» **PROBLEM REQUIREMENTS**
Restate the records word for word. Include no pictures.

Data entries
● ● ● ●
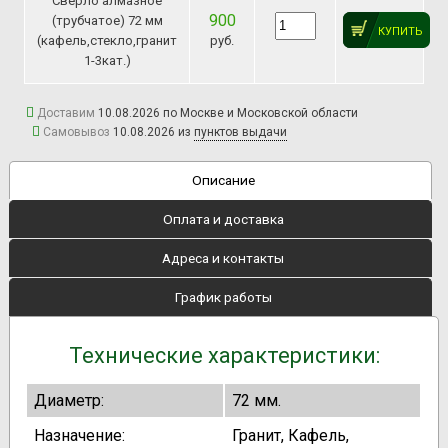
Сверло алмазное
900
(трубчатое) 72 мм
КУПИТЬ
(кафель,стекло,гранит
руб.
1-3кат.)
Доставим
10.08.2026 по Москве и Московской области
Самовывоз
10.08.2026 из
пунктов выдачи
Описание
Оплата и доставка
Адреса и контакты
График работы
Технические характеристики:
Диаметр:
72 мм.
Назначение:
Гранит, Кафель,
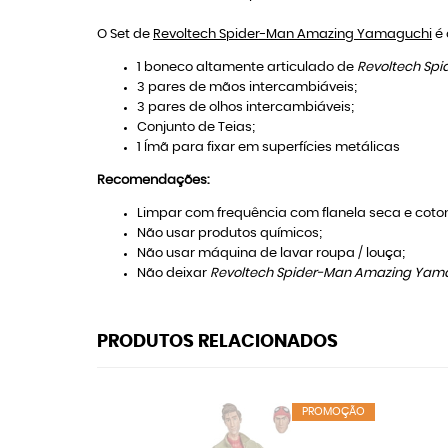
O Set de
Revoltech Spider-Man Amazing Yamaguchi
é 
1 boneco altamente articulado de
Revoltech Sp
3 pares de mãos intercambiáveis;
3 pares de olhos intercambiáveis;
Conjunto de Teias;
1 Ímã para fixar em superfícies metálicas
Recomendações:
Limpar com frequência com flanela seca e coton
Não usar produtos químicos;
Não usar máquina de lavar roupa / louça;
Não deixar
Revoltech Spider-Man Amazing Yam
PRODUTOS RELACIONADOS
PROMOÇÃO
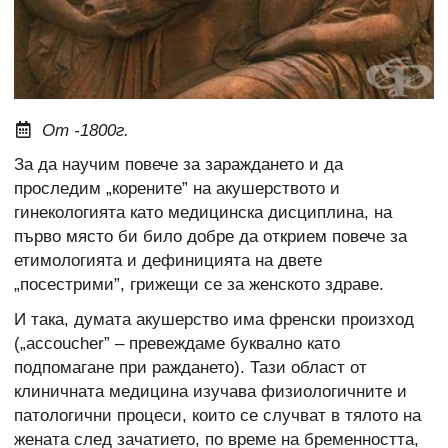
От -1800г.
За да научим повече за зараждането и да
проследим „корените” на акушерството и
гинекологията като медицинска дисциплина, на
първо място би било добре да открием повече за
етимологията и дефиницията на двете
„посестрими”, грижещи се за женското здраве.
И така, думата акушерство има френски произход
(„accoucher” – превеждаме буквално като
подпомагане при раждането). Тази област от
клиничната медицина изучава физиологичните и
патологични процеси, които се случват в тялото на
жената след зачатието, по време на бременността,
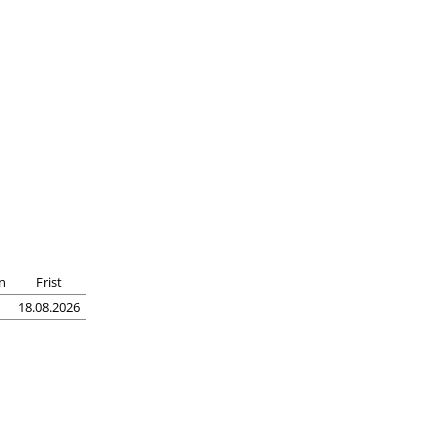
n
Frist
18.08.2026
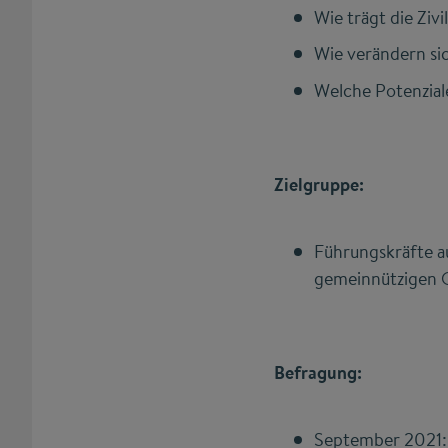
Wie trägt die Ziv
Wie verändern s
Welche Potenzial
Zielgruppe:
Führungskräfte a
gemeinnützigen 
Befragung:
September 2021:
● ● ● ●
» **WRITTEN SOLUTION**
Сверло алмазное
900
(трубчатое) 72 мм
КУПИТЬ
(кафель,стекло,гранит
руб.
1-3кат.)
Доставим
10.08.2026 по Москве и Московской области
Самовывоз
10.08.2026 из
пунктов выдачи
Описание
Оплата и доставка
Адреса и контакты
График работы
Технические характеристики:
Диаметр:
72 мм.
Назначение:
Гранит, Кафель,
O Set de
Revoltech Spider-Man Amazing Yamaguchi
é 
1 boneco altamente articulado de
Revoltech Sp
3 pares de mãos intercambiáveis;
3 pares de olhos intercambiáveis;
Conjunto de Teias;
1 Ímã para fixar em superfícies metálicas
Recomendações:
Limpar com frequência com flanela seca e coton
Não usar produtos químicos;
Não usar máquina de lavar roupa / louça;
Não deixar
Revoltech Spider-Man Amazing Yam
PRODUTOS RELACIONADOS
PROMOÇÃO
От -1800г.
За да научим повече за зараждането и да
проследим „корените” на акушерството и
гинекологията като медицинска дисциплина, на
първо място би било добре да открием повече за
етимологията и дефиницията на двете
„посестрими”, грижещи се за женското здраве.
И така, думата акушерство има френски произход
(„accoucher” – превеждаме буквално като
подпомагане при раждането). Тази област от
клиничната медицина изучава физиологичните и
патологични процеси, които се случват в тялото на
жената след зачатието, по време на бременността,
n
Frist
18.08.2026
Wie trägt die Ziv
Wie verändern s
Welche Potenzial
Zielgruppe:
Führungskräfte a
gemeinnützigen 
Befragung:
September 2021:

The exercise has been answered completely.